The main purpose of this study was to estimate whether antiviral therapy was cost effective for patients with mild hepatitis C who met the eligibility criteria for patients included in the UK mild hepatitis C RCT.20
Certain groups were excluded from the study, including patients with human immunodeficiency virus coinfection, ongoing psychiatric morbidity, intravenous drug use, excessive alcohol intake (>28 units for men and >21 units for women), cardiovascular disease, uncontrolled diabetes mellitus, or haemophilia. The choice of parameter estimates in the model reflects this study's target population. In particular, the decision to use general all cause death rates rather than applying a higher all cause death rate for patients with hepatitis C was based on excluding these patient groups.

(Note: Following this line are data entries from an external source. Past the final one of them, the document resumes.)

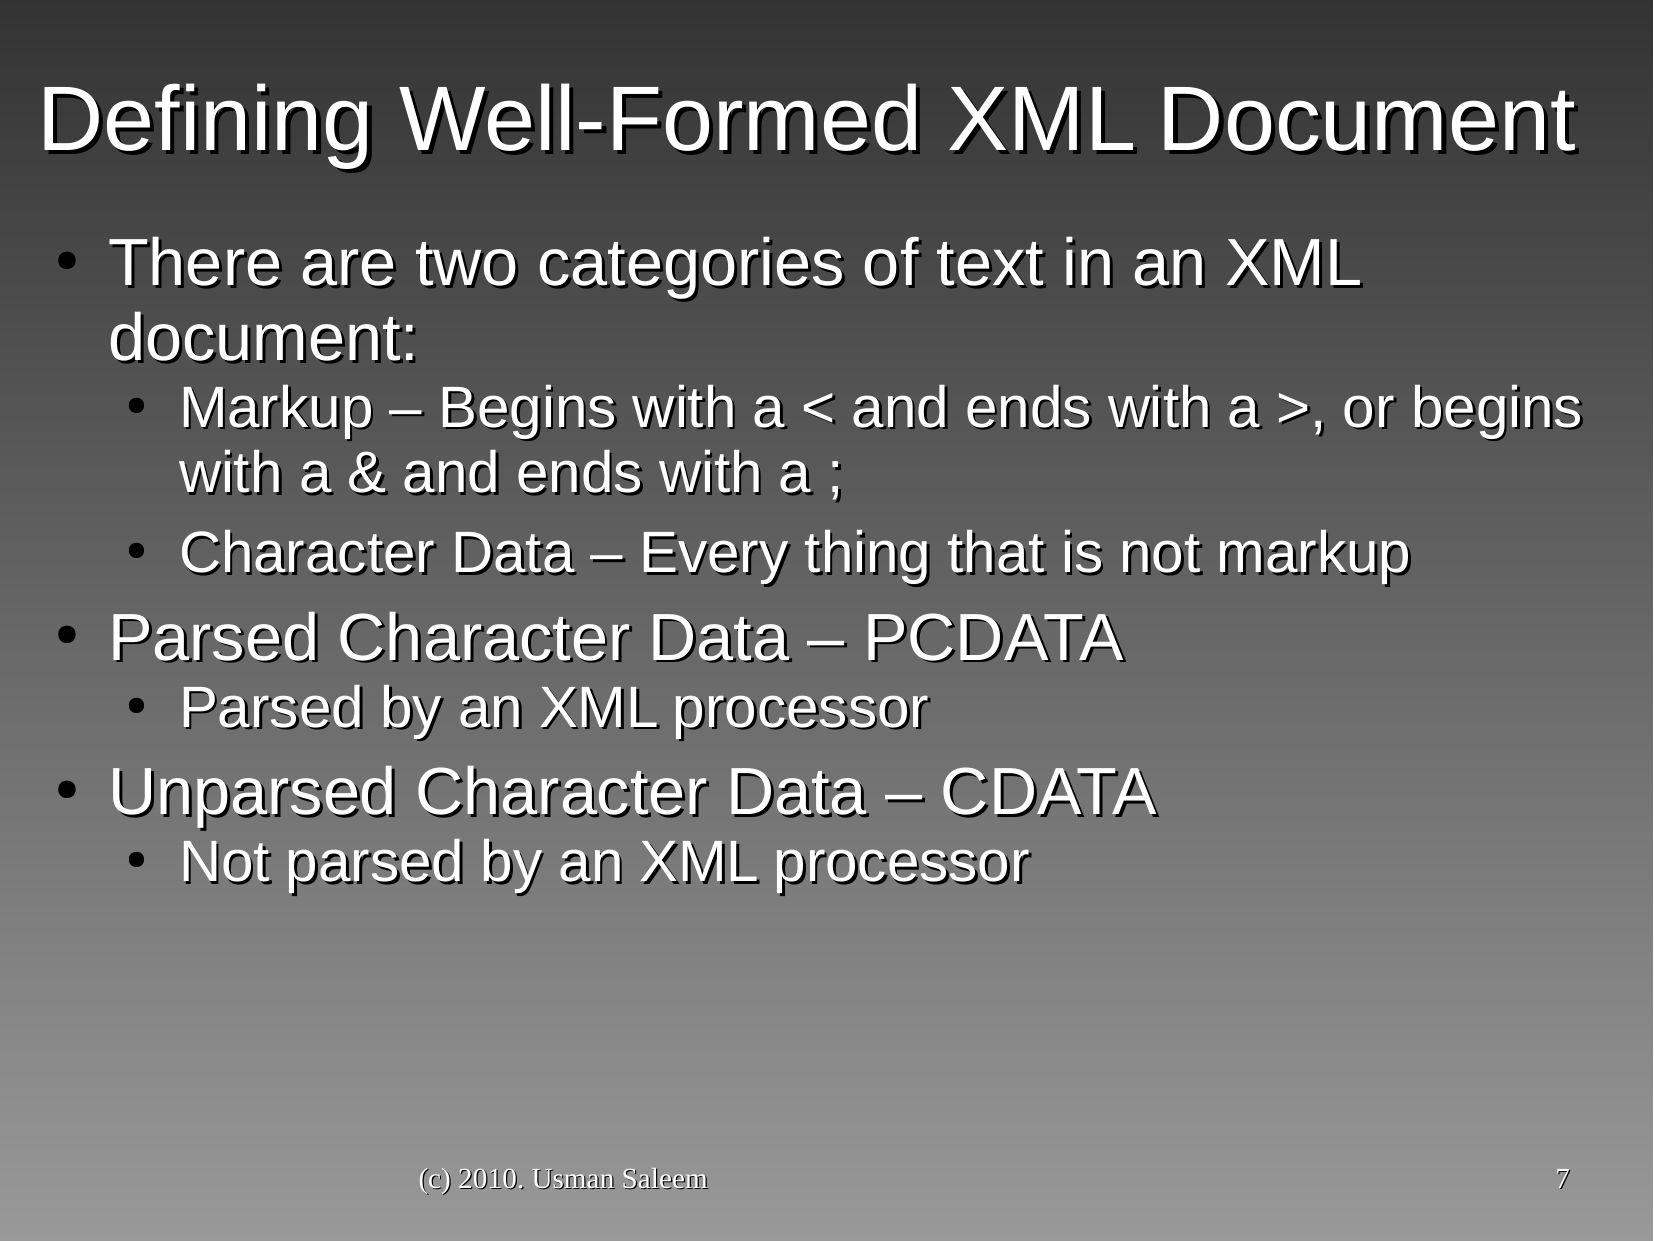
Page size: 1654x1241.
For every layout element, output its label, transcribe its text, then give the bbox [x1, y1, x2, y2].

list There are two categories of text in an XML document: Markup – Begins with a < and ends with a >, or begins with a & and ends with a ; Character Data – Every thing that is not markup Parsed Character Data – PCDATA Parsed by an XML processor Unparsed Character Data – CDATA Not parsed by an XML processor [37, 225, 1613, 1126]
title Defining Well-Formed XML Document [37, 56, 1613, 181]
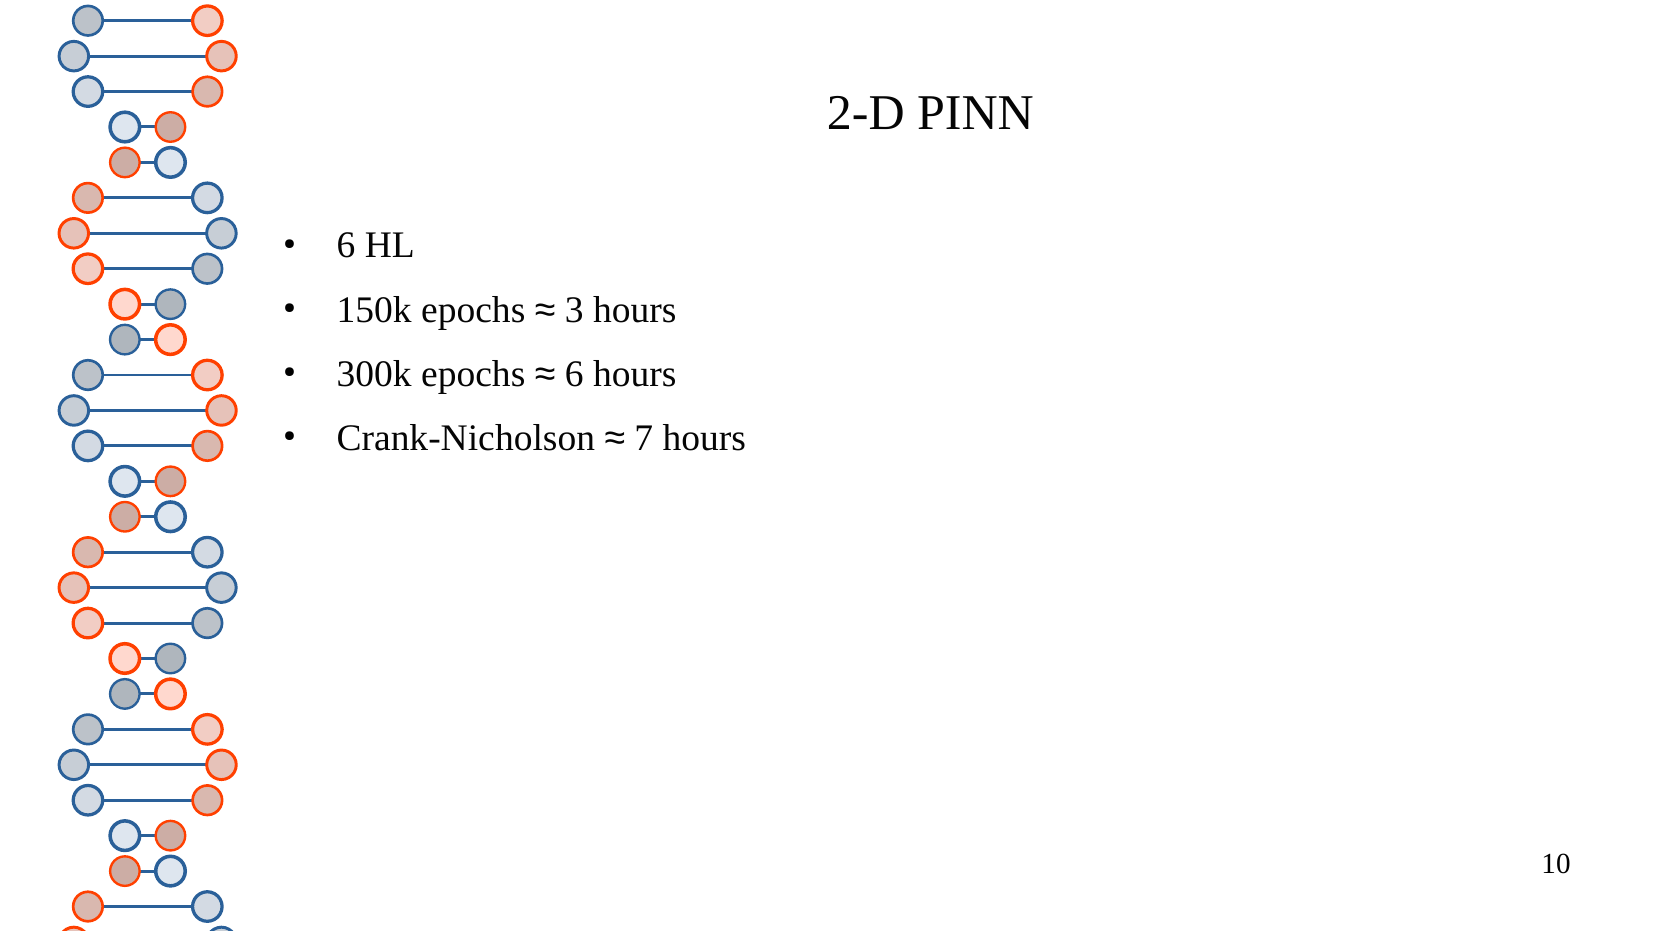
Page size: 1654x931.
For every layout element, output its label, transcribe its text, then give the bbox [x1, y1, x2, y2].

list 6 HL 150k epochs ≈ 3 hours 300k epochs ≈ 6 hours Crank-Nicholson ≈ 7 hours [265, 224, 1595, 764]
title 2-D PINN [265, 35, 1595, 189]
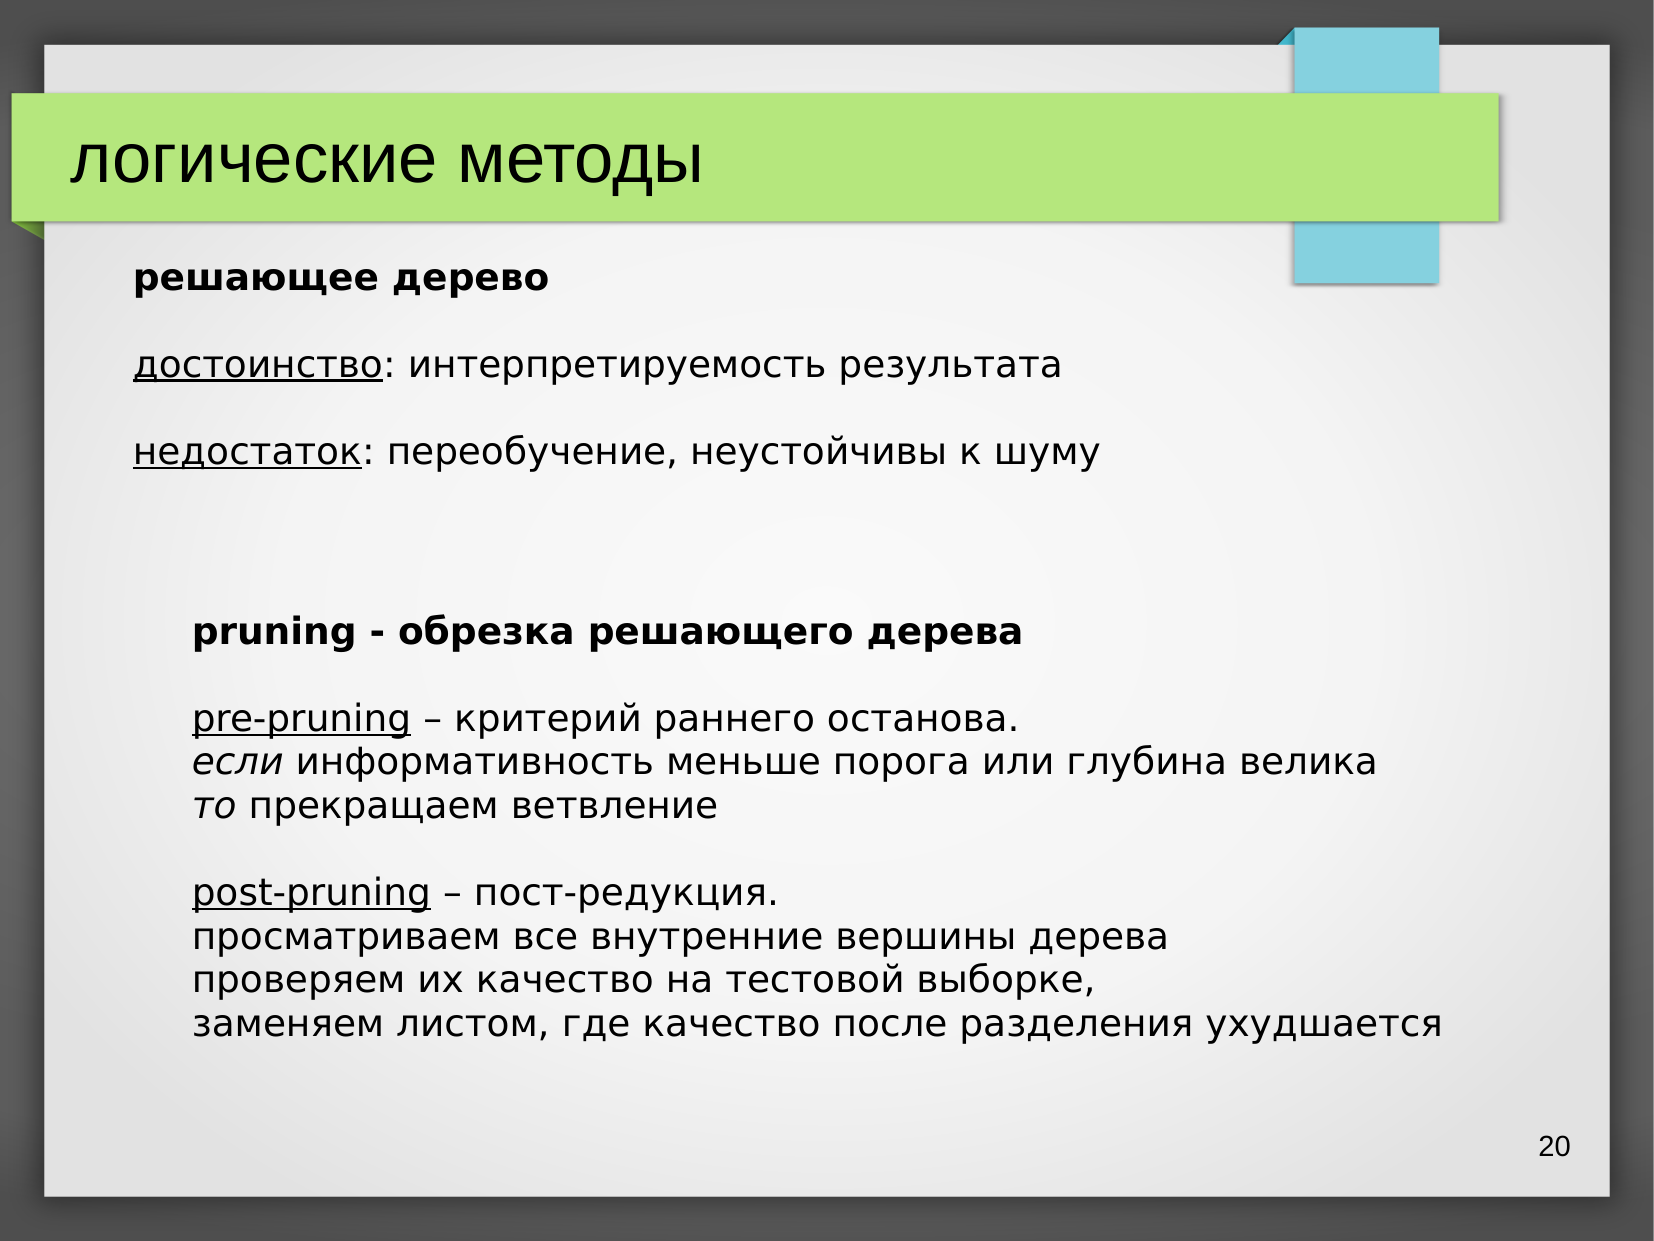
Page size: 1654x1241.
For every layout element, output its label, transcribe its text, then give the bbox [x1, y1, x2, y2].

title логические методы [70, 118, 1205, 199]
text_box решающее дерево достоинство: интерпретируемость результата недостаток: переобучение, неустойчивы к шуму [118, 248, 1193, 582]
text_box pruning - обрезка решающего дерева pre-pruning – критерий раннего останова. если информативность меньше порога или глубина велика то прекращаем ветвление post-pruning – пост-редукция. просматриваем все внутренние вершины дерева проверяем их качество на тестовой выборке, заменяем листом, где качество после разделения ухудшается [177, 602, 1477, 1072]
picture [0, 0, 1654, 1241]
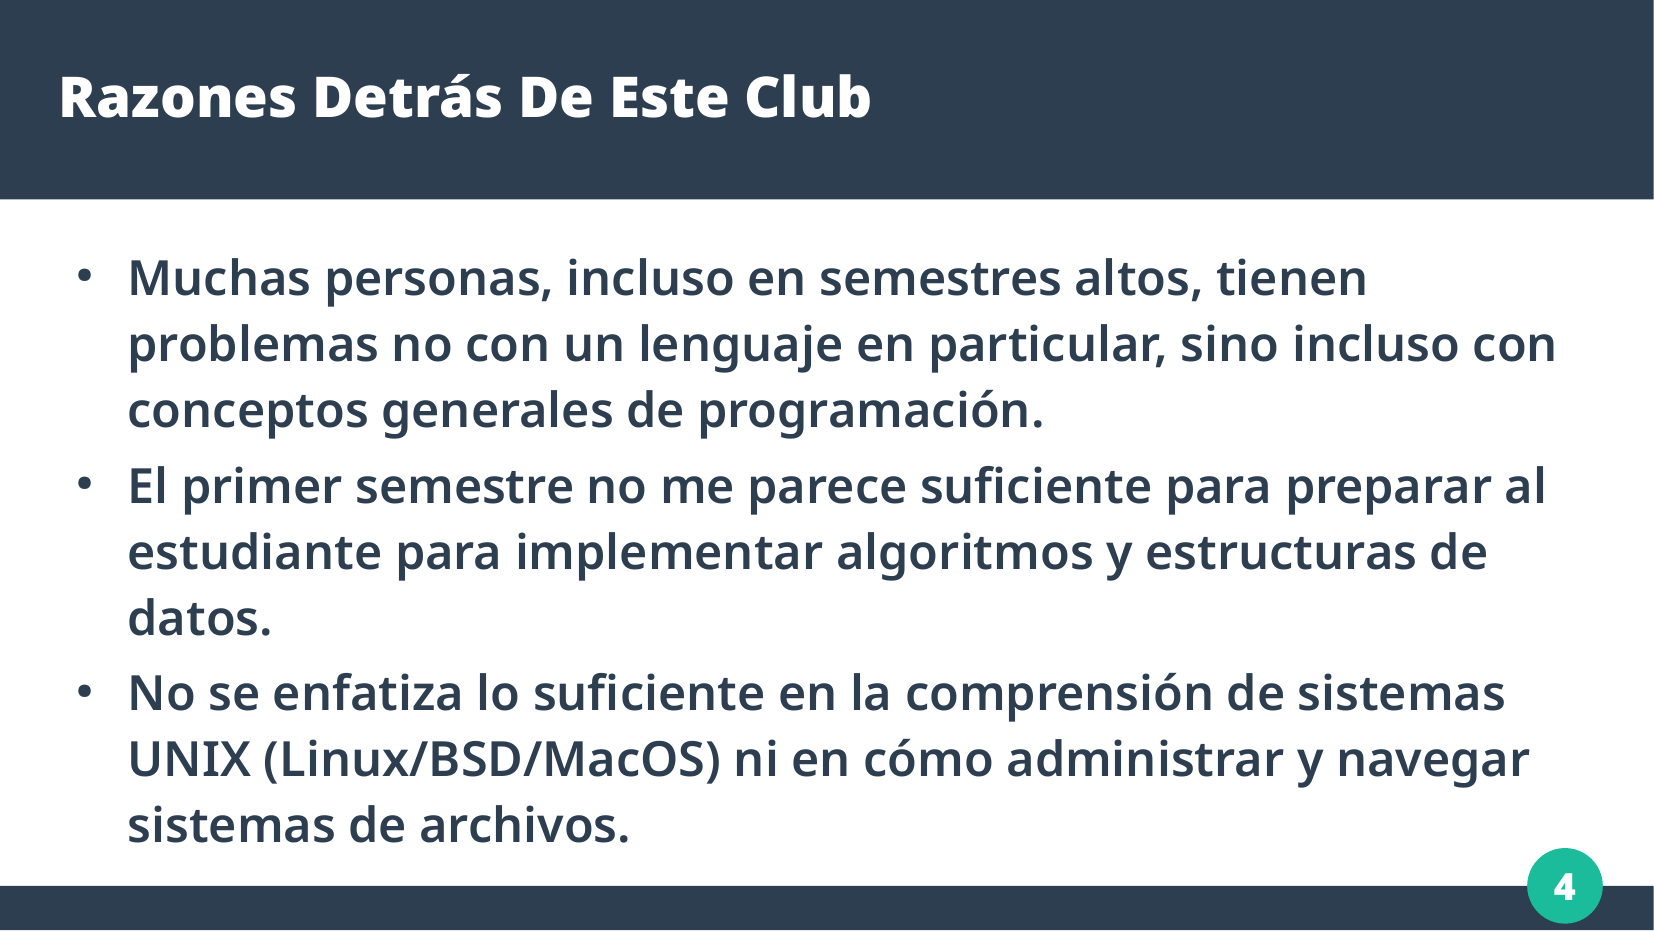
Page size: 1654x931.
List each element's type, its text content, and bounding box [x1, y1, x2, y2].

list Muchas personas, incluso en semestres altos, tienen problemas no con un lenguaje en particular, sino incluso con conceptos generales de programación. El primer semestre no me parece suficiente para preparar al estudiante para implementar algoritmos y estructuras de datos. No se enfatiza lo suficiente en la comprensión de sistemas UNIX (Linux/BSD/MacOS) ni en cómo administrar y navegar sistemas de archivos. [59, 243, 1595, 864]
title Razones Detrás De Este Club [59, 37, 1595, 155]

In the base case analysis, data from the UK tertiary referral centre that assigned most patients to the RCT were used to estimate transition probabilities. The sensitivity analysis suggested that when transition probabilities were taken from the Trent cohort, which may be more representative of disease progression in the UK, the conclusions were unchanged for patients with genotype non‐1. However, for patients with genotype 1 using these lower disease transition probabilities meant that the cost per QALY gained exceeded £30
000) per QALY. Hence caution should be exercised before applying the findings from the cost effectiveness model to patient groups excluded from the study. Other estimates used in the model, in particular the SVRs following antiviral treatment, may also change if the target population is broadened to include a wider range of patients and centres. Further research is required to establish whether antiviral therapy is effective and cost effective for more general populations of patients with chronic hepatitis C.
To conclude, for patients with chronic hepatitis C, it is generally more cost effective to provide antiviral treatment at a mild rather than a moderate stage, and liver biopsies prior to treatment may no longer be justified. Antiviral treatment at a mild rather than a moderate stage is more cost effective for patients with genotype non‐1 than for patients with genotype 1. For patients with genotype 1, the conclusion that antiviral treatment at a mild stage is cost effective depends on the transition probabilities used, the gain in HRQOL following an SVR, and the patient's age. For older patients (aged 65 years or over) with genotype 1, antiviral treatment at a mild stage is not cost effective. The cost effectiveness of treating mild hepatitis C with peginterferon α rather than interferon α in combination with ribavirin depends on the threshold willingness to pay for a QALY gained.